Collected data:

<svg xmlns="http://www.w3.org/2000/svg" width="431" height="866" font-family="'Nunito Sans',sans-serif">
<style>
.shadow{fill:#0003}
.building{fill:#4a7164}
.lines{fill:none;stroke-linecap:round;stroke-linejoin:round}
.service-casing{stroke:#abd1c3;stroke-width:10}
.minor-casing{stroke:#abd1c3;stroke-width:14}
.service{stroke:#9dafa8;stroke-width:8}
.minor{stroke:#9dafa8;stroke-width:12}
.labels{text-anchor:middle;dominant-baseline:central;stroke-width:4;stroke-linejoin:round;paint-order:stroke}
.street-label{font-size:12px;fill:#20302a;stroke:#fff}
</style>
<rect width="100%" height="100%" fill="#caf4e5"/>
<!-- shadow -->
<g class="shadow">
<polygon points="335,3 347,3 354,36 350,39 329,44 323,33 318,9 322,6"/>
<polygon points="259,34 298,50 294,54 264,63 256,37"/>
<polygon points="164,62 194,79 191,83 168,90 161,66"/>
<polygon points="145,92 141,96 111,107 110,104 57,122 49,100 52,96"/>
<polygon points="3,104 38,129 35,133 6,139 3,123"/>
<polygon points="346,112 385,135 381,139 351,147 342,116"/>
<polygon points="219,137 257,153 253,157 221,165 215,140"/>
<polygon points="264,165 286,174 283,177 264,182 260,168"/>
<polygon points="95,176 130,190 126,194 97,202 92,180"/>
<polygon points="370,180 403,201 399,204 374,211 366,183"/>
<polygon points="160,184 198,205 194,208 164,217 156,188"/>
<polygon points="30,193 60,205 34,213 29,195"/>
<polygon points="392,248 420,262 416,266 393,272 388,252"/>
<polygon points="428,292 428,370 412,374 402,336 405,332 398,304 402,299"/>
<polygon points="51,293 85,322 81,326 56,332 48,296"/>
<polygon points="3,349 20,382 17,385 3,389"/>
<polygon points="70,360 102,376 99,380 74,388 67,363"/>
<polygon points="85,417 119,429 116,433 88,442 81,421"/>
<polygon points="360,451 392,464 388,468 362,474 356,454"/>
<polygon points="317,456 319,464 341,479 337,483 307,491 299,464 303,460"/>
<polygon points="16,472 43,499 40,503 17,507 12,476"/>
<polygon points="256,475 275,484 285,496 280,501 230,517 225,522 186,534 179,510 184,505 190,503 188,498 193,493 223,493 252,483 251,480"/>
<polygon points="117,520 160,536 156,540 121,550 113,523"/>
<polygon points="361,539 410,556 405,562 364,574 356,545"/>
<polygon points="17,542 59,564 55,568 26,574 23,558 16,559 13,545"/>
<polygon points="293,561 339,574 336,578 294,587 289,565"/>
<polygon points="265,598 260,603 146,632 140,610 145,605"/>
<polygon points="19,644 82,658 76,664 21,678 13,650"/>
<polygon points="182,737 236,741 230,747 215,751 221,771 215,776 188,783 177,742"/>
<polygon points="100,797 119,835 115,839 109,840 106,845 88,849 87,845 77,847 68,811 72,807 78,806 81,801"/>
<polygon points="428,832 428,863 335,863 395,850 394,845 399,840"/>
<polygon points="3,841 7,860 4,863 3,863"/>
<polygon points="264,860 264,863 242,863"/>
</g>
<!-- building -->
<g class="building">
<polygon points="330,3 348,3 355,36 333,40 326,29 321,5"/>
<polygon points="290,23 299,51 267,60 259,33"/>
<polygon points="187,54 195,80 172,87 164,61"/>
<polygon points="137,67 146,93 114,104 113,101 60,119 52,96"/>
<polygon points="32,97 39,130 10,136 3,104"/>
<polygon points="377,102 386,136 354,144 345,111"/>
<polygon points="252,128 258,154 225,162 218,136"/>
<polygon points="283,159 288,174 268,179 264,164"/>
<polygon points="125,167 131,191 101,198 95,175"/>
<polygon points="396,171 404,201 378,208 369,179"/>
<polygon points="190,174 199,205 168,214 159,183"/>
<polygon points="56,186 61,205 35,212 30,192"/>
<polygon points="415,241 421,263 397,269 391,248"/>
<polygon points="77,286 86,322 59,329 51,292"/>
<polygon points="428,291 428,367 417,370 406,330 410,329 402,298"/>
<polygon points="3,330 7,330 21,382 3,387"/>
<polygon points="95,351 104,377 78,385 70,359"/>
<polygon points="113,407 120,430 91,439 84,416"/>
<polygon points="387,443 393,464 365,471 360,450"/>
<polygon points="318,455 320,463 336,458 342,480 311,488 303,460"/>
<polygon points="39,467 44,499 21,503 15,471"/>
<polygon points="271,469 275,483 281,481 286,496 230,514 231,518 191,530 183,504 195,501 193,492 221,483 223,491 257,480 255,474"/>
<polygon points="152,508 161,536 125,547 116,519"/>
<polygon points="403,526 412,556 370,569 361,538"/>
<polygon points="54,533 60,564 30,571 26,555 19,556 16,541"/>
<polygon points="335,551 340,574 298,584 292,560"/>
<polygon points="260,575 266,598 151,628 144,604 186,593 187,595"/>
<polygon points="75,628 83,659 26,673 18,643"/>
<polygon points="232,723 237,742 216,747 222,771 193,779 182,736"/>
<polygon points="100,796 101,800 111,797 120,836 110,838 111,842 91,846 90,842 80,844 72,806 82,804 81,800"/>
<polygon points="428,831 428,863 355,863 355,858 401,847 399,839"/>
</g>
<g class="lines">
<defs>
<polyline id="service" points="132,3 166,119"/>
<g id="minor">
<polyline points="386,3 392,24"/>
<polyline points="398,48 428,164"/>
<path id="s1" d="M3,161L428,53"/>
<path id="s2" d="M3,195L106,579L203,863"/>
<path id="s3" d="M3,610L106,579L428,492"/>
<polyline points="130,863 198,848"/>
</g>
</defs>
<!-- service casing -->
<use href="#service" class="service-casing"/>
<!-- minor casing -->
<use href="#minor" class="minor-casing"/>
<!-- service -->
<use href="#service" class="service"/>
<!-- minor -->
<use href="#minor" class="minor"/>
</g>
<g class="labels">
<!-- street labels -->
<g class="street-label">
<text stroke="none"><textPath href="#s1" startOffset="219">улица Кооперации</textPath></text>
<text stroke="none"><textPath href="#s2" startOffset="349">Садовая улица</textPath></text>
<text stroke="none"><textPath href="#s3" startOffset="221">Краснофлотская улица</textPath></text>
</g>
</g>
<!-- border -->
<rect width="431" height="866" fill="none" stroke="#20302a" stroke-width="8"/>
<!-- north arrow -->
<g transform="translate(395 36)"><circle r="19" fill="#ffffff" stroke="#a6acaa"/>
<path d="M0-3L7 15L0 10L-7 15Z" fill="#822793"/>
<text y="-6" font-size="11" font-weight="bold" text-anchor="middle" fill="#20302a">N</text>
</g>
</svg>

Directions
Check each line of the records above, and copy those that hold the word "lines".

Response
.lines{fill:none;stroke-linecap:round;stroke-linejoin:round}
<g class="lines">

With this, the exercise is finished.